* To be done *
[A] Answer these questions using the passage on Section 69 and capital redemption reserve transfers:
(i) What sum must be transferred to the Capital Redemption Reserve account when a company buys back its shares out of free reserves or securities premium?
(ii) Where must details of that transfer be disclosed?
(iii) According to the note, why is no transfer required when a buy-back is funded out of fresh issue proceeds?
[B] Write the next part of the Section 69 explainer on capital redemption reserve transfers, picking up after its final note.

* Passage shown *
══════

# Section 69 — Transfer to Capital Redemption Reserve (CRR) Account on Buy-Back
## Purpose
Section 69 ensures that capital is conserved even after a buy-back. When a company uses free reserves or securities premium to buy back its shares, an equivalent amount (equal to the nominal value of shares bought back) must be quarantined in the Capital Redemption Reserve (CRR) Account. This effectively replaces the capital that has been returned to shareholders.
## Sub-section (1) — Amount to be Transferred
Where a company purchases its own shares out of:
- Free reserves; or
- Securities premium account,
then:
1. A sum equal to the nominal value of shares so purchased shall be transferred to the Capital Redemption Reserve account; and
2. Details of such transfer shall be disclosed in the Balance Sheet.
> Note: If buy-back is funded out of fresh issue proceeds (Section 68(1)(c)), no CRR transfer is required because no existing reserve is being capitalised.

══════

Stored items
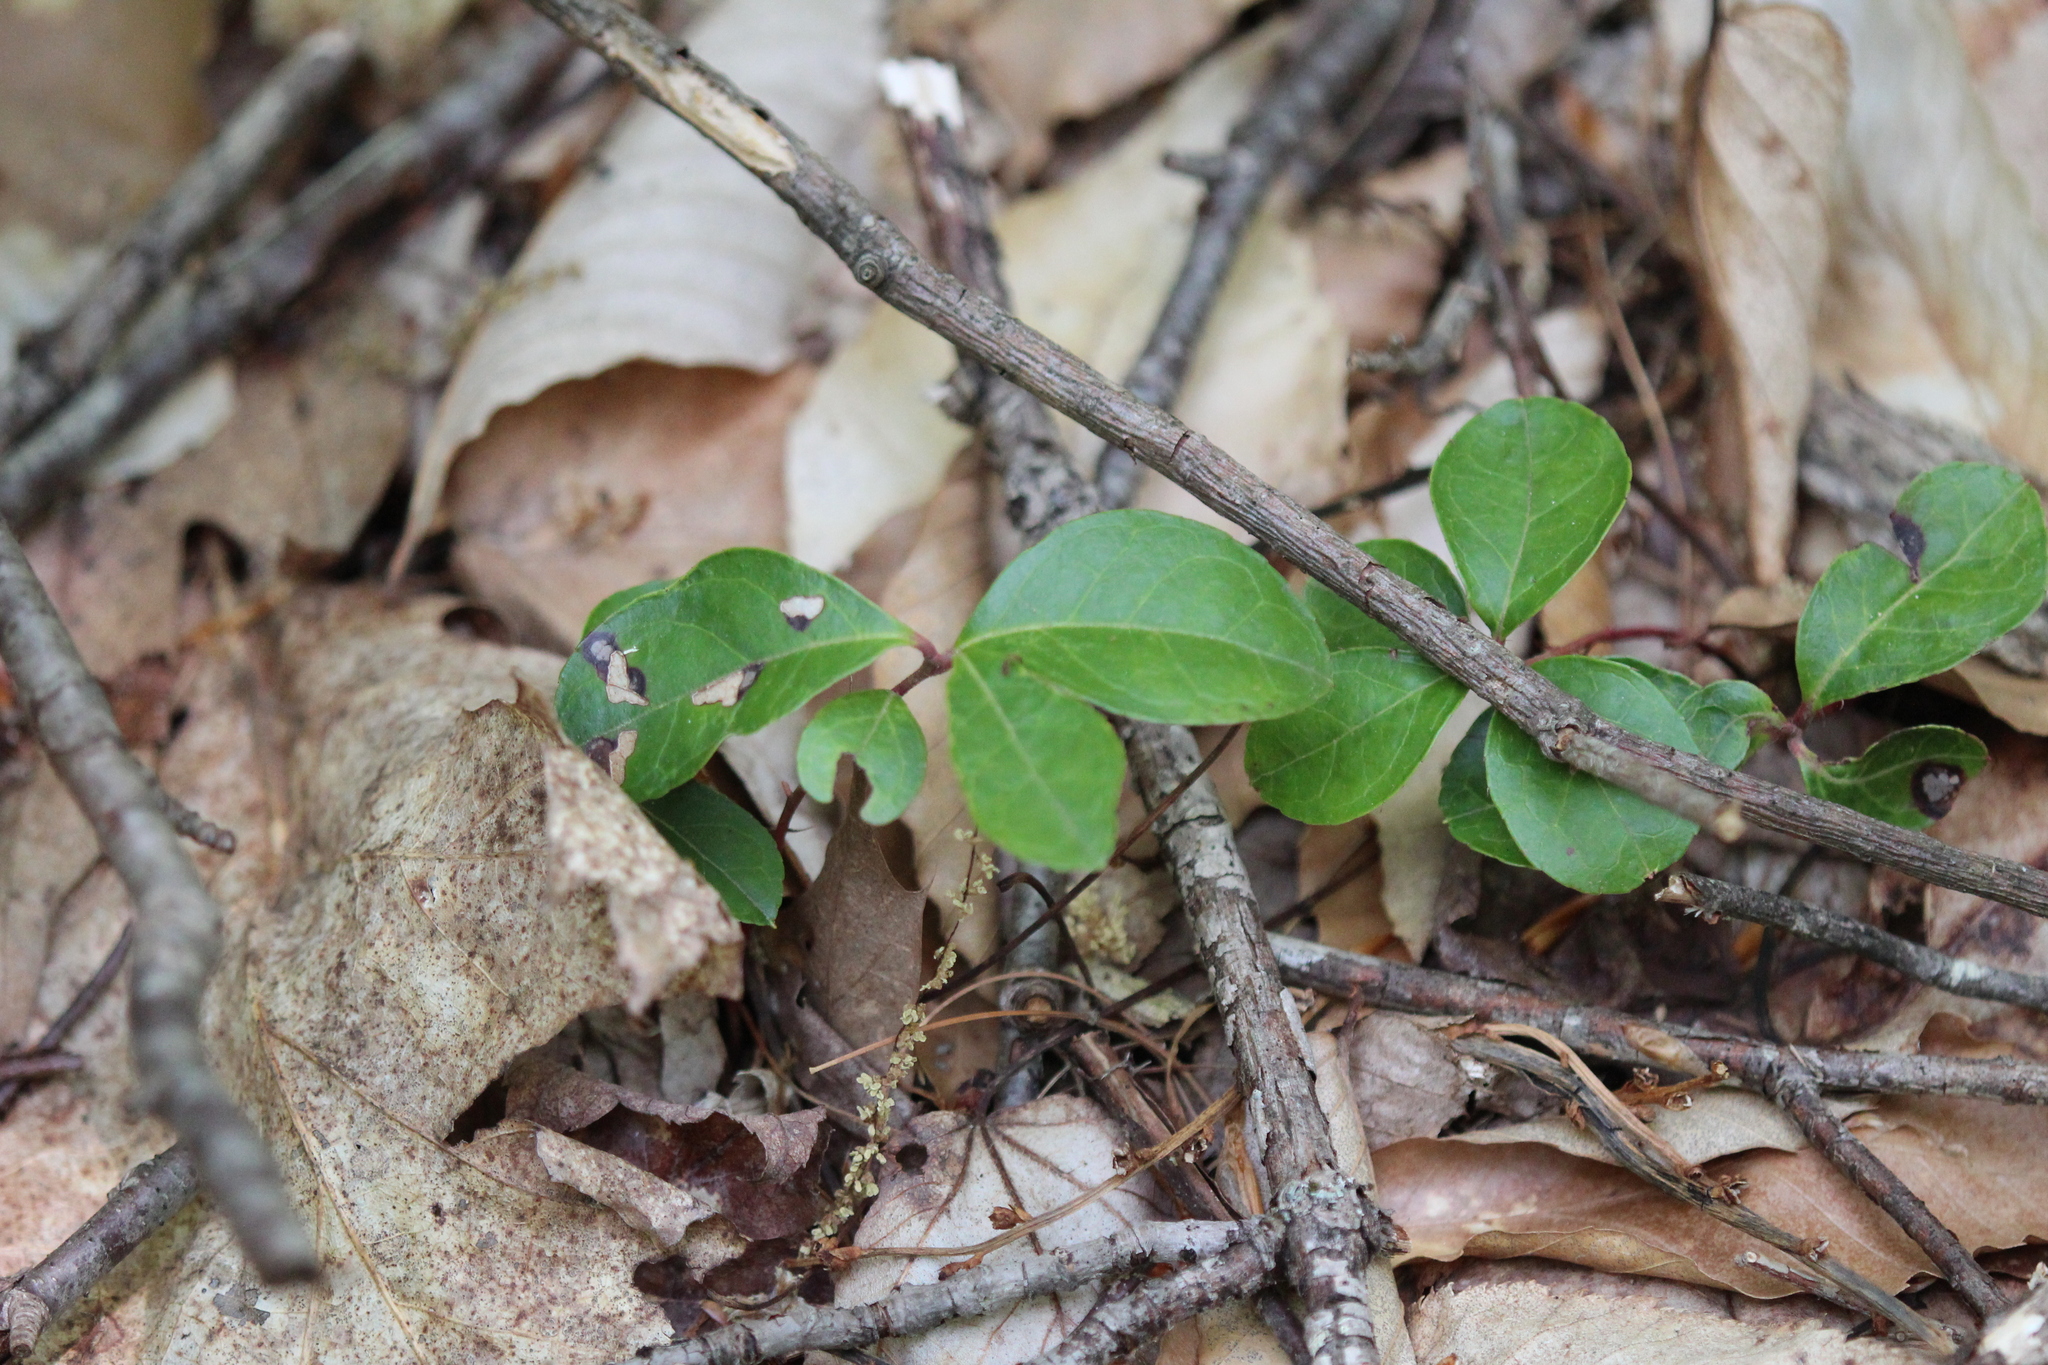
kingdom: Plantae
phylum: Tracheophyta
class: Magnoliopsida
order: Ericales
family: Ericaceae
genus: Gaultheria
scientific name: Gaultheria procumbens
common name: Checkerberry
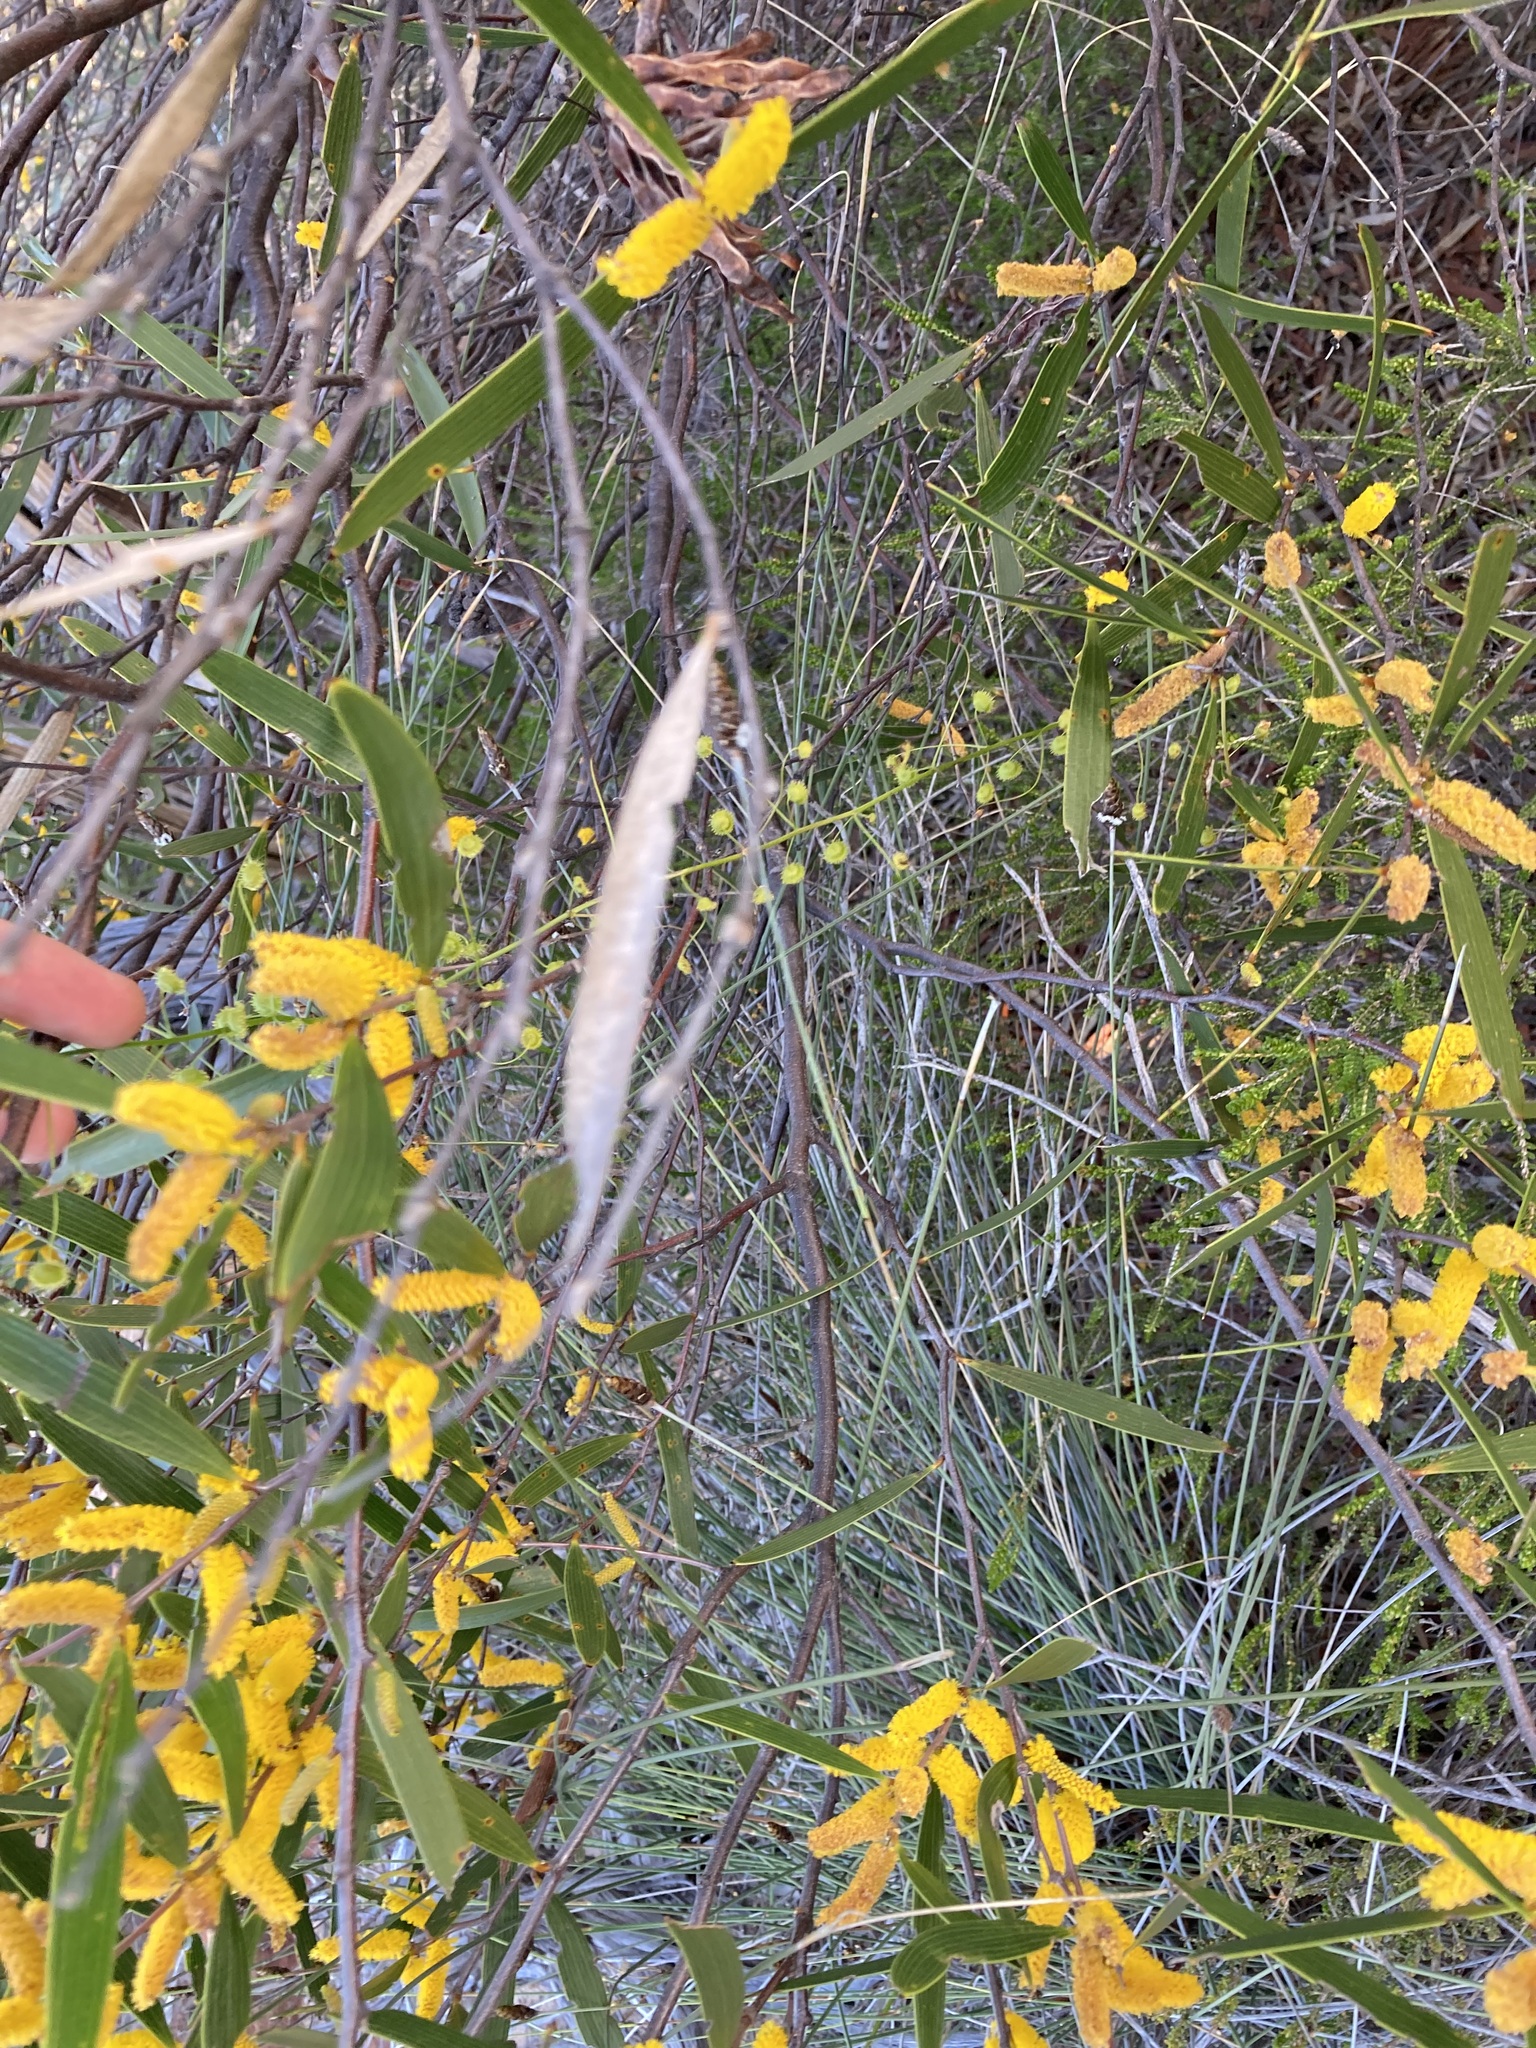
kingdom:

══════

* Replies *
[A]
(i) A sum equal to the nominal value of the shares purchased.
(ii) In the Balance Sheet.
(iii) Because no existing reserve is being capitalised.

[B]
## Sub-section (2) — Permitted Application of CRR
The Capital Redemption Reserve account may be applied only by the company in:
Paying up unissued shares of the company to be issued to members as fully paid bonus shares.
> CRR cannot be used for dividend, buy-back, or any other purpose — it can only be used to issue bonus shares.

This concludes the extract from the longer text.